Try it: Output each record exactly, with nothing omitted.

(Collected data)
- - -
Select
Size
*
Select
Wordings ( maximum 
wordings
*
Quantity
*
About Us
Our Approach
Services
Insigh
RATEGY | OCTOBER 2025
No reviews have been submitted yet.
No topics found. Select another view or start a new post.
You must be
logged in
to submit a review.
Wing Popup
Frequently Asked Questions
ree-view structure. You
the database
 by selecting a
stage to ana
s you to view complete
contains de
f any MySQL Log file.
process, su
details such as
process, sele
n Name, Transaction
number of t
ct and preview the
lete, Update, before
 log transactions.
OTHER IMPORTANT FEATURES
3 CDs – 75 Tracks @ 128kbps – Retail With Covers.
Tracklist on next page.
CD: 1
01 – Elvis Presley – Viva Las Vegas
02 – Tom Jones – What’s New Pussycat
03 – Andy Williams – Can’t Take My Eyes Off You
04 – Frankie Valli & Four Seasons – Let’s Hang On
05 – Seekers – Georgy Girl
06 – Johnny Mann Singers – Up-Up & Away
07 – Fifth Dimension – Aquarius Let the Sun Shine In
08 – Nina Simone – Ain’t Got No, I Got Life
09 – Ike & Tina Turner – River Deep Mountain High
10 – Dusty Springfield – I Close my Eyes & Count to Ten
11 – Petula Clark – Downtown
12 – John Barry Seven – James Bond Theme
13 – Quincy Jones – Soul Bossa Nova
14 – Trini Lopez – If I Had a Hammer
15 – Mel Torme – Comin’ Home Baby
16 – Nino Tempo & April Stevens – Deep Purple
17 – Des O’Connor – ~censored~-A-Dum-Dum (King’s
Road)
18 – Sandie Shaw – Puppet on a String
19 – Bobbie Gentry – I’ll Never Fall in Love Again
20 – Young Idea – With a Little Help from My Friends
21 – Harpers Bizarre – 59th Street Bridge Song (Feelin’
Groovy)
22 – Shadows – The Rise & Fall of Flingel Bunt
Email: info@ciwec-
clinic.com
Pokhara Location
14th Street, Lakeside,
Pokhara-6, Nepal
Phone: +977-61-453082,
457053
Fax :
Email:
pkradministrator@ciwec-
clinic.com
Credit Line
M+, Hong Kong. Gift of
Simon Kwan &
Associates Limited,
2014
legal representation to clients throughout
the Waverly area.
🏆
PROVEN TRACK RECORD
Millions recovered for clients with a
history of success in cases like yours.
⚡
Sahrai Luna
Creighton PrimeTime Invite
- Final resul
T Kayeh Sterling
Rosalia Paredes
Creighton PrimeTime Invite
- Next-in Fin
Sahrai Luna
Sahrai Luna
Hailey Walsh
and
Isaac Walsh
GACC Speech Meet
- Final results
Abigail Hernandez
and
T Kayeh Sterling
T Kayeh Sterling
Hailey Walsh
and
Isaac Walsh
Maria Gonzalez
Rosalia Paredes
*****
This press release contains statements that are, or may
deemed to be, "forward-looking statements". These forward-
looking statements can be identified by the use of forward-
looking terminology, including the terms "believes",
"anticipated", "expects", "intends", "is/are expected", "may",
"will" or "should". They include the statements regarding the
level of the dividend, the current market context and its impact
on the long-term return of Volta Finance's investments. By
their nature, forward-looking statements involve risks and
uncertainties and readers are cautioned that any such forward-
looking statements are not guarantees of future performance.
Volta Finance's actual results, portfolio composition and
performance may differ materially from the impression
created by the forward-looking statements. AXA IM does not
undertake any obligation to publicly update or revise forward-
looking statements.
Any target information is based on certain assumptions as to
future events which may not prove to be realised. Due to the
- - -
Your response:
Select
Size
*
Select
Wordings ( maximum 
wordings
*
Quantity
*
About Us
Our Approach
Services
Insigh
RATEGY | OCTOBER 2025
No reviews have been submitted yet.
No topics found. Select another view or start a new post.
You must be
logged in
to submit a review.
Wing Popup
Frequently Asked Questions
ree-view structure. You
the database
 by selecting a
stage to ana
s you to view complete
contains de
f any MySQL Log file.
process, su
details such as
process, sele
n Name, Transaction
number of t
ct and preview the
lete, Update, before
 log transactions.
OTHER IMPORTANT FEATURES
3 CDs – 75 Tracks @ 128kbps – Retail With Covers.
Tracklist on next page.
CD: 1
01 – Elvis Presley – Viva Las Vegas
02 – Tom Jones – What’s New Pussycat
03 – Andy Williams – Can’t Take My Eyes Off You
04 – Frankie Valli & Four Seasons – Let’s Hang On
05 – Seekers – Georgy Girl
06 – Johnny Mann Singers – Up-Up & Away
07 – Fifth Dimension – Aquarius Let the Sun Shine In
08 – Nina Simone – Ain’t Got No, I Got Life
09 – Ike & Tina Turner – River Deep Mountain High
10 – Dusty Springfield – I Close my Eyes & Count to Ten
11 – Petula Clark – Downtown
12 – John Barry Seven – James Bond Theme
13 – Quincy Jones – Soul Bossa Nova
14 – Trini Lopez – If I Had a Hammer
15 – Mel Torme – Comin’ Home Baby
16 – Nino Tempo & April Stevens – Deep Purple
17 – Des O’Connor – ~censored~-A-Dum-Dum (King’s
Road)
18 – Sandie Shaw – Puppet on a String
19 – Bobbie Gentry – I’ll Never Fall in Love Again
20 – Young Idea – With a Little Help from My Friends
21 – Harpers Bizarre – 59th Street Bridge Song (Feelin’
Groovy)
22 – Shadows – The Rise & Fall of Flingel Bunt
Email: info@ciwec-
clinic.com
Pokhara Location
14th Street, Lakeside,
Pokhara-6, Nepal
Phone: +977-61-453082,
457053
Fax :
Email:
pkradministrator@ciwec-
clinic.com
Credit Line
M+, Hong Kong. Gift of
Simon Kwan &
Associates Limited,
2014
legal representation to clients throughout
the Waverly area.
🏆
PROVEN TRACK RECORD
Millions recovered for clients with a
history of success in cases like yours.
⚡
Sahrai Luna
Creighton PrimeTime Invite
- Final resul
T Kayeh Sterling
Rosalia Paredes
Creighton PrimeTime Invite
- Next-in Fin
Sahrai Luna
Sahrai Luna
Hailey Walsh
and
Isaac Walsh
GACC Speech Meet
- Final results
Abigail Hernandez
and
T Kayeh Sterling
T Kayeh Sterling
Hailey Walsh
and
Isaac Walsh
Maria Gonzalez
Rosalia Paredes
*****
This press release contains statements that are, or may
deemed to be, "forward-looking statements". These forward-
looking statements can be identified by the use of forward-
looking terminology, including the terms "believes",
"anticipated", "expects", "intends", "is/are expected", "may",
"will" or "should". They include the statements regarding the
level of the dividend, the current market context and its impact
on the long-term return of Volta Finance's investments. By
their nature, forward-looking statements involve risks and
uncertainties and readers are cautioned that any such forward-
looking statements are not guarantees of future performance.
Volta Finance's actual results, portfolio composition and
performance may differ materially from the impression
created by the forward-looking statements. AXA IM does not
undertake any obligation to publicly update or revise forward-
looking statements.
Any target information is based on certain assumptions as to
future events which may not prove to be realised. Due to the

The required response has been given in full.